Fátima Cotta foi a Nova Iorque conhecer a histórica editora da revista Cosmopolitan. “Deram-me vários avisos: não vás de calças, não vás de gola alta. Tinham de usar-se rachas e decotes.” Gurley Brown foi a mulher que escreveu Sex and a Single Girl (Sexo e uma Rapariga Solteira) em 1962, ainda antes de o movimento feminista dos Estados Unidos se adensar. Pôs nas capas da Cosmopolitan norte-americana o sexo para a mulher, com prazer, sem culpa e a par de uma carreira profissional — tudo isto nos anos 60. Fátima Cotta reuniu com ela para trazer a revista para Portugal em 1992. “A Cosmopolitan não se assume como uma revista de moda, é uma revista de comportamento que tem de ter sempre na capa — isto foi o que os americanos me ensinaram quando estive lá a estagiar com eles — uma chamada de sexo. É para uma mulher que quer ser bem sucedida, que quer ter bom sexo, bom trabalho, e está à procura do príncipe encantado”, conta ao Observador a fundadora da revista em Portugal.

As primeiras reações a essas chamadas de capa foram de choque: o artigo sobre sexo oral escrito por João Paulo Cotrim e Maria João Guardão foi um escândalo. Com arrojo, a revista introduziu o sexo e todas as palavras da sua família na linguagem das revistas femininas portuguesas, assim como as imagens ousadas em produções como “40 coisas íntimas para fazer com um homem”. O caminho para a sexualidade e os temas de comportamento, mas também para as produções de moda e os hábitos de consumo tinha sido aberto há bem pouco tempo na imprensa portuguesa, com a importação para Portugal, em 1988, da Elle e da Marie Claire, e ainda com a fundação da Máxima, inspirada na Madame Figaro. Em 1991 chega a Activa, para uma mulher “mais portuguesa”, define Paula Ribeiro, que trabalhou na sua criação, e em 1992 a norte-americana Cosmopolitan conquista a última fronteira: a conversa sem tabus sobre sexo, que contamina a restante imprensa. A história fulgurante das revistas femininas em Portugal está por contar, mas quem a viu acontecer garante que mudou tudo.

MATERIAL FORNECIDO:
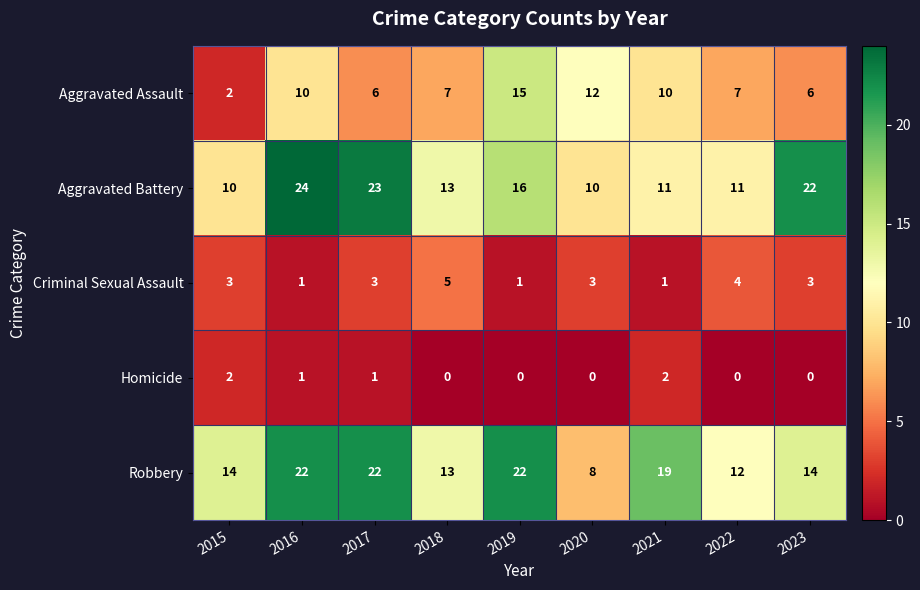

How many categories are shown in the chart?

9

--

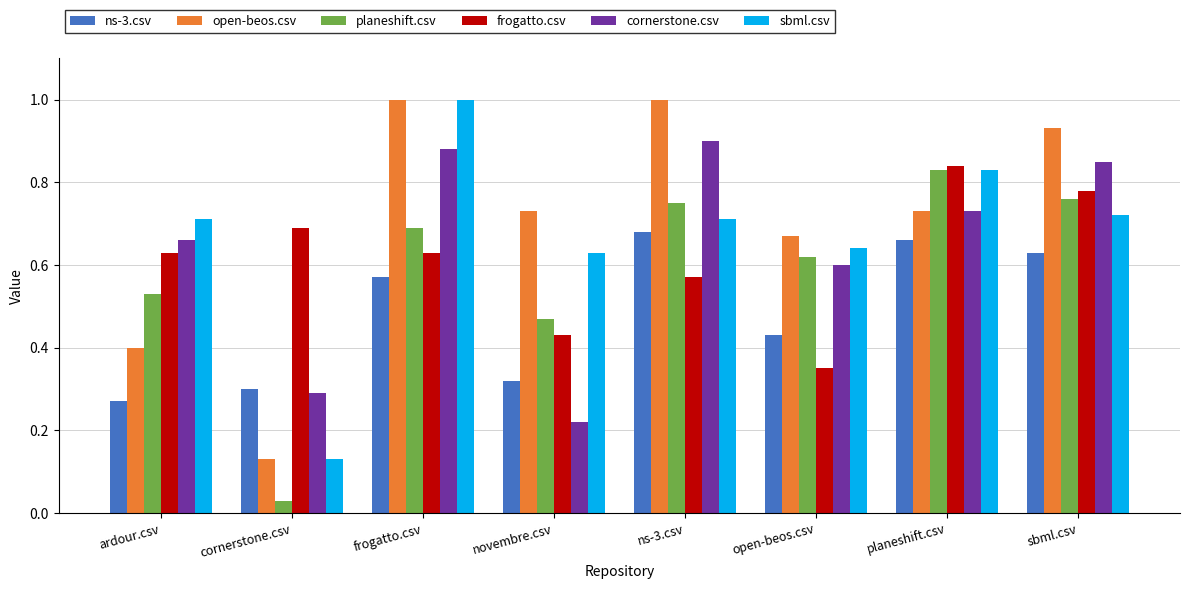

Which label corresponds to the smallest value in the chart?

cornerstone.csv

==

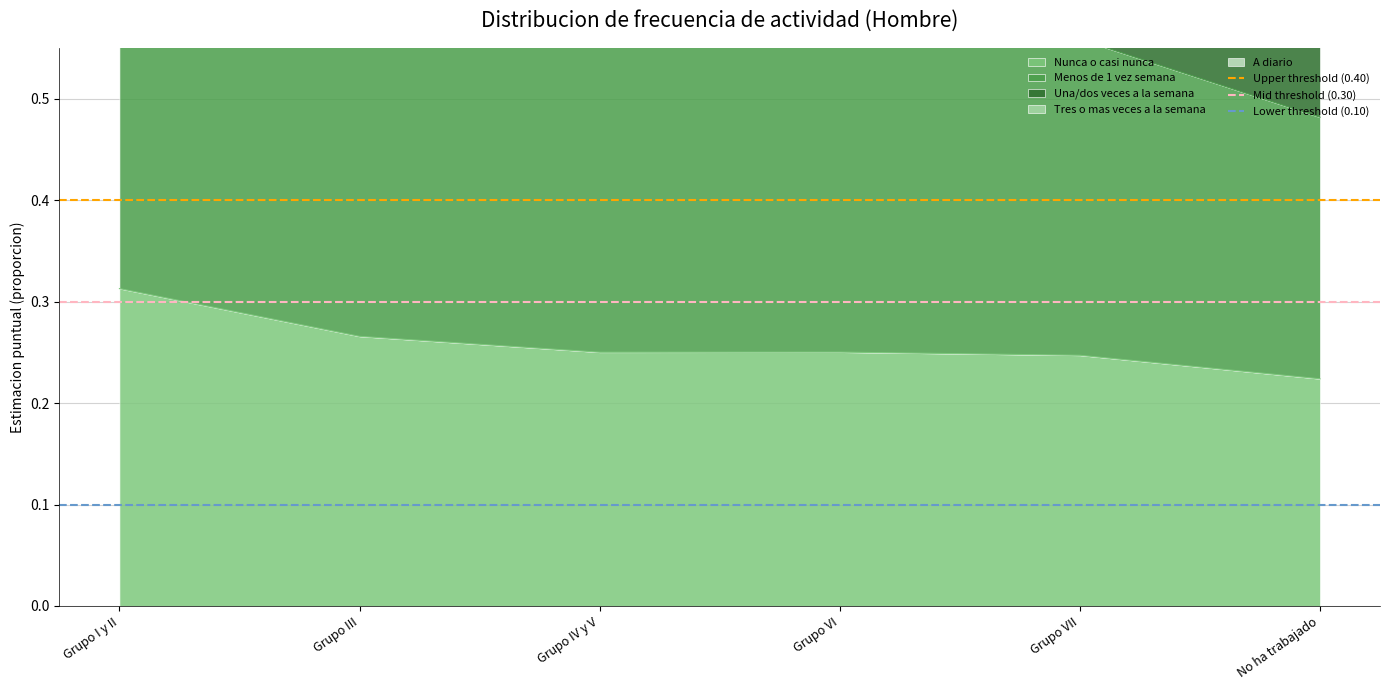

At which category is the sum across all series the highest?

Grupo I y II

CONJUNTO DE TAREFAS:
(a) Segundo o texto sobre as revistas femininas em Portugal, porque é que avisaram Fátima Cotta para não ir de calças nem de gola alta a Nova Iorque? Explique em uma a três frases.
(b) Continue o texto sobre as revistas femininas em Portugal a partir da última frase apresentada.

RESULTADOS:
(a) Avisaram-na para não ir de calças nem de gola alta porque tinham de usar-se rachas e decotes.

(b)
O artigo "explosivo" da Cosmopolitan ocupava várias páginas. Afinal, eram 40 coisas para fazer.

“Essas cinco revistas juntas é que mudam tudo: mudam o comportamento, mudam a atitude, mudam o consumo”, declara Paula Ribeiro, que dirigiu também a Cosmopolitan e alimenta o desejo de vir a escrever um livro que reúna a história destas cinco publicações — “Revista: Substantivo Feminino”, será o título. Paula escrevia no seu primeiro editorial para a Cosmopolitan, em 1995, que era plano da equipa ter uma peça com um questionário feito aos quatro candidatos às legislativas desse ano — António Guterres, Carlos Carvalhas, Manuel Monteiro e Fernando Nogueira. Eram 21 perguntas “para conhecer um pouco mais o coração de cada um deles”, mas todos declinaram à ultima hora. “Parece que não aguentaram a delicadeza das nossas questões”, comenta Paula nesse editorial, “e, sem dúvida, desprezam o potencial das nossas cerca de 150 mil leitoras. É uma pena! Será que este espírito de mudança solto no ar não seria capaz de mudar também a maneira como os donos do poder veem o universo feminino?”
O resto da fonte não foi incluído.